As I entered the kitchen I felt so angry and disappointed, but surprisingly it was with myself. I knew exactly what I had done. In that moment, I had failed to stop before a raging ball of emotions spilled from my lips, drenching the securities of my innocent little girls with my own fears and anxieties. I proceeded to set up Camp Molly in the high chair with toys and a pacifier and safely buckled her in. I cried quietly as I began to pray. “I am a horrible mother. I’m a stinking, rotten horrible mother! Please forgive me, please forgive me, and please, Lord, let them forgive me.”
As I collected myself and began to pull the makings of dinner from the cupboards and the refrigerator I was interrupted by the sound of hurried bare feet slapping against the tiles of the kitchen floor. It was Jane, happy and playfully rushing in to join me. I looked down at her and she seemed unscathed as though nothing ever happened.
“Jane,” I told her. “Mommy didn’t mean that. I’m not really going to move out. I’m just really tired and stressed out and it wasn’t fair for me to unload all of that onto you.”

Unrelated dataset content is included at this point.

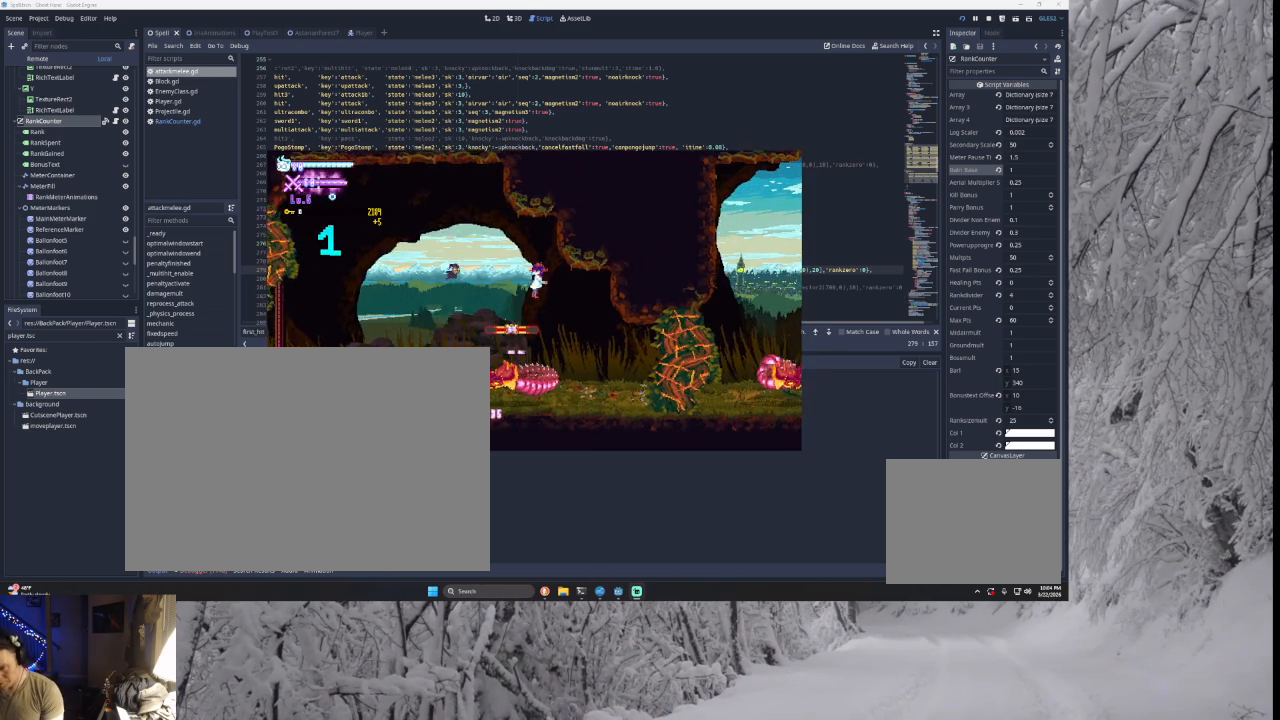
{"buttons": [], "left_stick": "right", "right_stick": "center", "events": [[300, "SQUARE", "down"], [500, "SQUARE", "up"]]}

“I know, Mommy,” she replied in an upbeat voice. “You can’t leave anyway. You give our family love.”
With that she turned and started rearranging the magnetic letters that decorate our refrigerator door in a disorderly mess. As I took a head of lettuce and placed it on the cutting board, there was only the sound of Molly banging her toys, and Jane talking to herself. “Let’s see,” she said as she started arranging letters. “F… and… R…. and… T… and… S. There, family rises the spirit.”
I stopped and turned to her, looking at the letters in primary color that formed the most beautiful acronym I had ever heard. “Where did you hear that, Jane?”
“What?”
“Family raises the spirit. Did you hear that in church?”
“No, Mommy. I just made it up in my mind. Ya, know?”
I asked, “What do you mean by spirit?”
“Ya, know,” she replied, “like the invisible kind… like inside and like God.”
I stood there quietly watching her as she stood to walk out of the room. It was as though an angel had entered the room long enough to lift us back into that bubble for one more brief moment in time. To be there with her yet again, and to, yet again, soak up some of the magic running through her bones was as magnificent and healing as God Himself.
I smiled at her, looking into those same recognizable large, round eyes and said, “Thank you, Jane. That’s brilliant.”


Wow, beautiful, I felt like I was there. Jane is amazing, you are to. It’s the little moments that count.
Whoa, speechless. Beautiful and uplifting.